Sudha Mukhopadhyaya and Sangeeta Sharma represented two varying approaches to dance in their recent recitals.
What is that alchemy of late Guru Kelucharan Mohapatra that after years of watching countless renditions of his compositions, the aesthetic delight in seeing finished performances of his creations, has still not dwindled over the years? Sudha Mukhopadhyaya, a disciple of Madhavi Mudgal performing at the IIC under her guru's baton, in her well aligned mangalacharan evoked in long standing viewers a great sense of nostalgia for those early days of Odissi revival, watching the late guru's “Padavande Gananatha” stuti, visualising Kalicharan Patnaik's text sung by Balakrushna Das, before the neat Trikhandi Pranam. The Hamsadhwani pallavi, a creation of Bhubaneswar Misra, in Kelucharan's choreography used “Dhim ta tana nana tadhim ta…” as the main refrain, weaving in nritta sequences in all the rhythmic gaits (jatis) full of a mesmerising musicality and lyricism. And Sudha did full justice to the guru's visualisation. The dancer has very communicative eyes and in the “Yahi Madhava Yahi Keshava” ashtapadi, there was restraint and dignity of the uttama nayika in her portrayal of jilted Radha. Adding to the mood was the gentle pakhawaj accompaniment of the dancer's father, Gandhi Mallik. Madhavi's own dance creation on the musical base of the pallavi in Jhinjhoti, a creation of her brother Madhup Mudgal in the rare Jhula tala uses imaginatively the alasya-kanya-s, these attitudes of women indolent, leaning on the doorway, holding a mirror, smelling a lotus, decorating hair with a flower, etc. — profusely depicted on vimana-s and mukhasala-s of Odishan temples — giving to the dance form a special tone. It is strange that this composition created in the early '90s, when done with the right ukkuta recitation and manjira has an impact otherwise somewhat lost. Kavisurya Baladev Rath's Kishor Chandranana ‘La' Champu “Lila Nidhi He” is done with a certain abandon as imagined by Kelucharan of a mugdha nayika who while teasing Krishna is also persuading him to give her back her hidden sari for she is full of shame at how to appear before the public. “Lajare golli mu sori” (I am finished in shame) one would think would evoke more the image of happiness while deeply aware of her plight before society. But whatever the guru's logic for his approach, the lilt of the lyric and its tone are special and Sudha presented it with deep involvement. Sudha merits more solo performances. The musical support led by Madhavi Mudgal's manjira was of a piece with the dance.

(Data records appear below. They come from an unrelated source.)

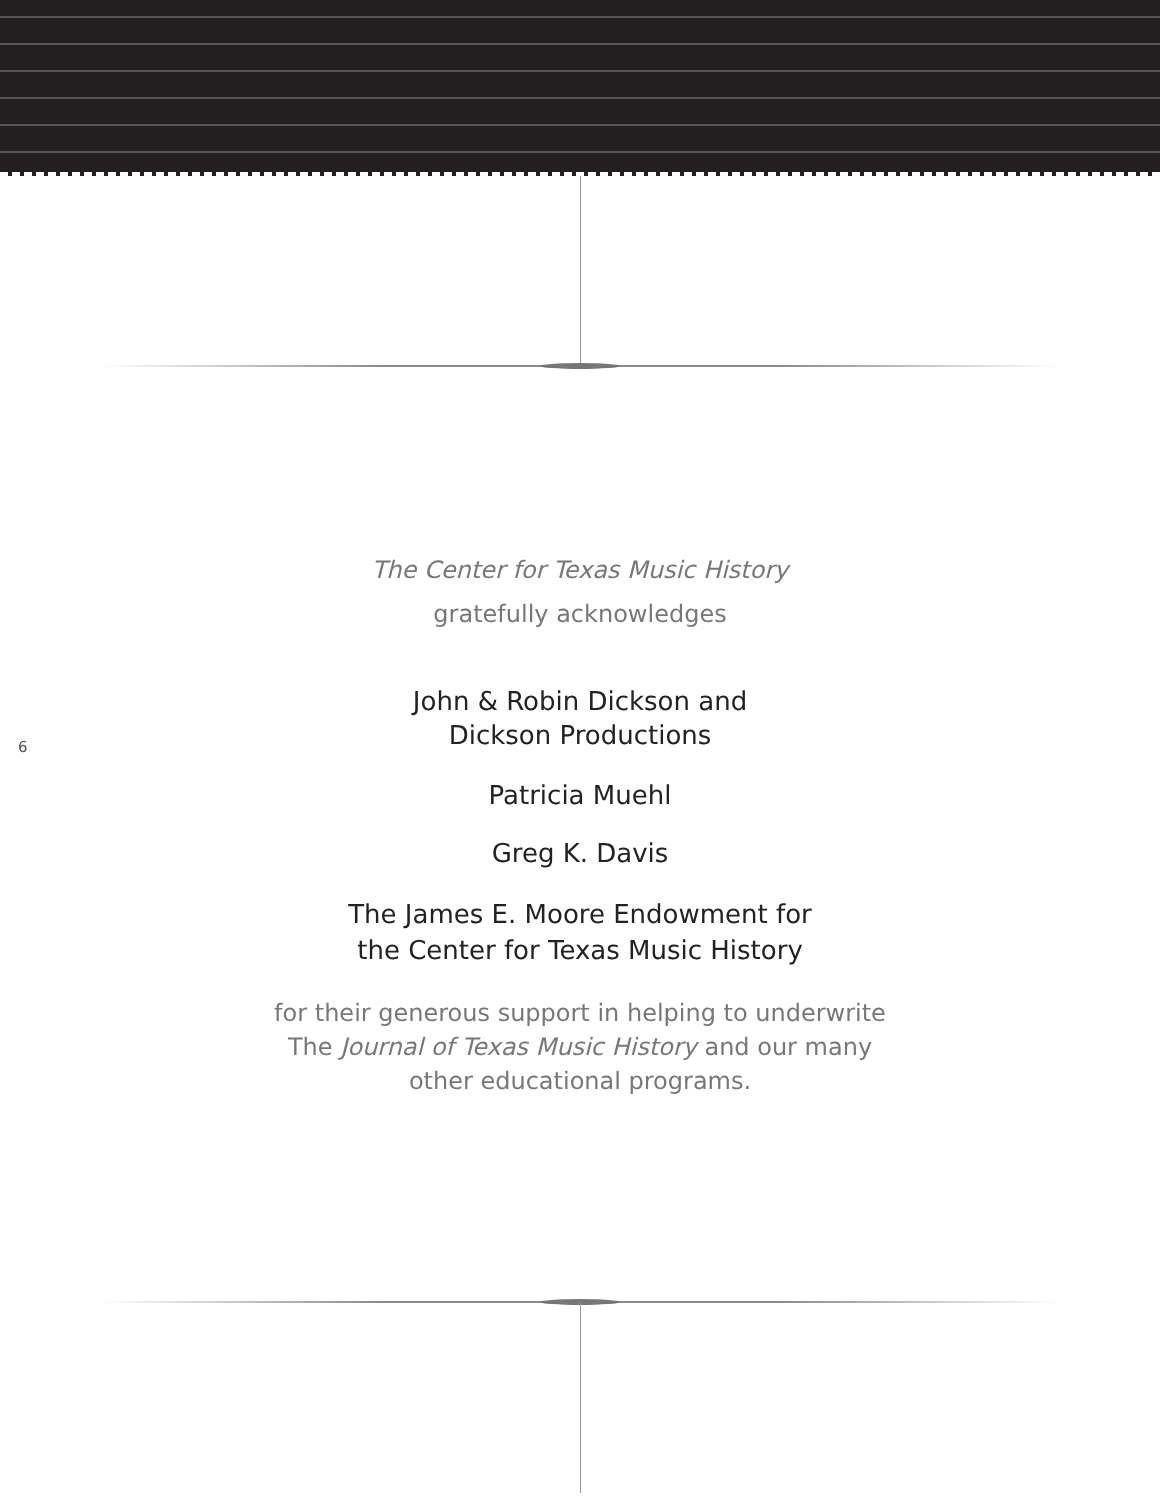6
The Center for Texas Music History
gratefully acknowledges
John & Robin Dickson and
Dickson Productions
Patricia Muehl
Greg K. Davis
The James E. Moore Endowment for
the Center for Texas Music History
for their generous support in helping to underwrite
The Journal of Texas Music History and our many
other educational programs.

In a totally different vein was Anveshana Dance Theatre's presentation in the ICCR Horizon series at Azad Bhavan. Entirely based on abstract movement, with Aooo chants, Nananana sounds and what have you for music, with smoking incense filling the stage, the starting with just Sangeeta Sharma and her partner in workaday clothes, evoking the feel of tribals in front of a cone shaped backdrop which resembled a tent, in the arduous precision of weight balancing, body supporting body, requiring tremendous skills and practice, wove unusual patterns of geometry — the effortlessness of the exercise speaking volumes for the rehearsed expertise of the dancers. The slow movement and the chanting music were like a prayer to Nature. Using properties like plastic sheets which created their own movement designs looking like a wall behind which dancers moved, or a snaking line of protoplasm, the group moved with great deftness. But somewhere mere movement ability and virtuosity began to tire the viewer, becoming self-indulgent after a point and it is here the dance was a letdown. The troupe has dancers with highly trained bodies. But ultimately even pure movement has to say something.